Page MenuHomePhabricator

[OpenMP][MLIR] WIP : Fix for AllocaIP
Needs ReviewPublic

Authored by kiranchandramohan on Oct 1 2020, 3:26 PM.

Details

Summary

Fix for nested parallel regions. Does the following,

  1. Switch to OpenMPIRBuilder version which maintains allocaIP. (An initial version of https://reviews.llvm.org/D82470)
  2. Create jump to continuation block by converting the terminator

Note:

  1. This patch should be applied after reverting 19756ef53a498b7aa1fbac9e3a7cd3aa8e110fad.
  2. This fix is required in the lowering of Master Op (https://reviews.llvm.org/D87247)

Diff Detail

Event Timeline

Herald added projects: Restricted Project, Restricted Project. · View Herald Transcript
kiranchandramohan requested review of this revision.Oct 1 2020, 3:26 PM
fghanim added a subscriber: fghanim.

After reading the patch for master you referred to, I don't understand why do we need the OMPBuilder to maintain the insertion point. As far as master is concerned, we will emit any alloca's contained inside its region into the entry block of the enclosing outlined region (e.g. innermost parallel).
FWIW, the master directive in clang already uses the OMPBuilder and just relies on clang to handle the insertion of any non-omp code (including alloca's). Is there a reason why a similar approach wouldn't work here?

If this is indeed needed for master, then please don't create extra IRBuilders needlessly. As you mentioned, D82470 had this exact approach implemented, and we ended up not going through with it.

llvm/lib/Frontend/OpenMP/OMPIRBuilder.cpp
724–727

These are unrelated to maintaining alloca insertion point. I don't recall back then whether these were removed completely, or added as part of other (2?) patches that were split off of this one.

Thanks @fghanim for the review.

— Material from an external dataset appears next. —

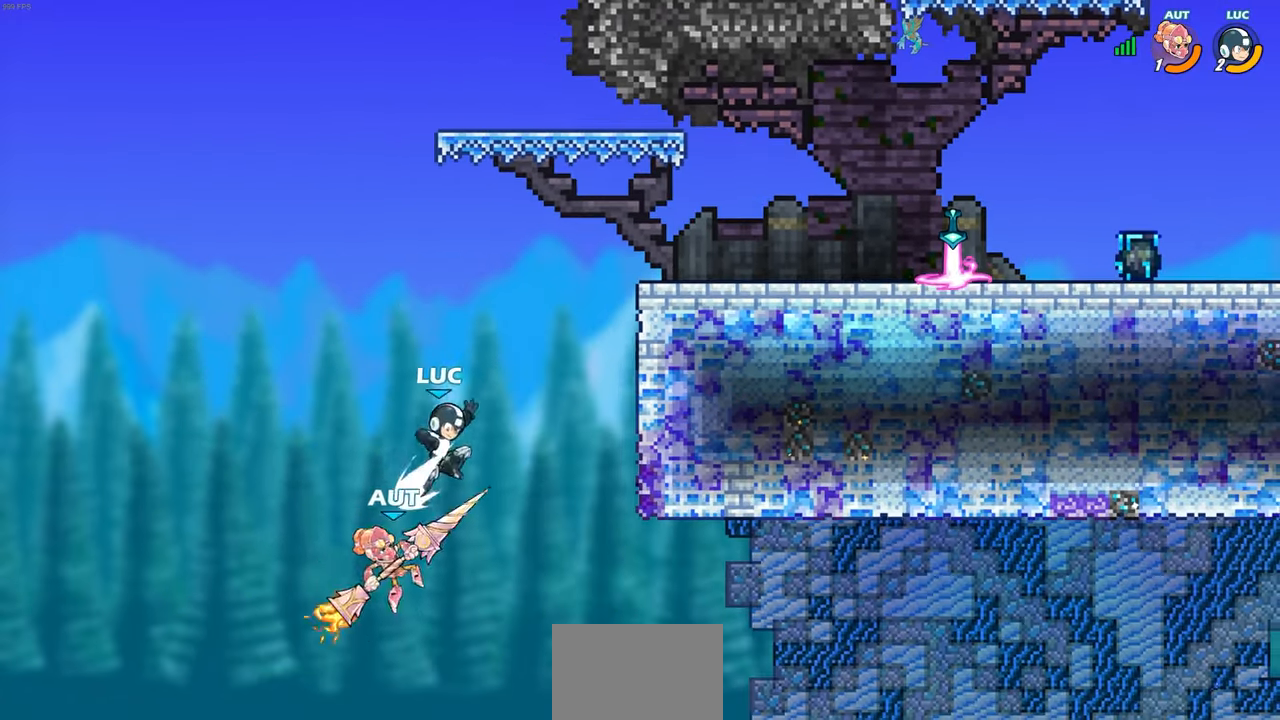
{"buttons": [], "left_stick": "center", "right_stick": "center", "events": []}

While debugging the nested parallel region issues, we saw some difference between where the allocas are placed by the OpenMP IRBuilder in the clang usage and the MLIR usage. Moving to the version where the OpenMP IRBuilder maintains allocaIP fixed the difference. In MLIR module translation there is no alloca insertion point. So what we can provide as allocaIP is the current insertionPoint. Is that OK? What is the allocaIP used for? Why do we need a separate allocaIP, why cannot we treat it like a normal instruction? Is it because all alloca instructions should be together at the top of the function? The langref for alloca did not have such a requirement.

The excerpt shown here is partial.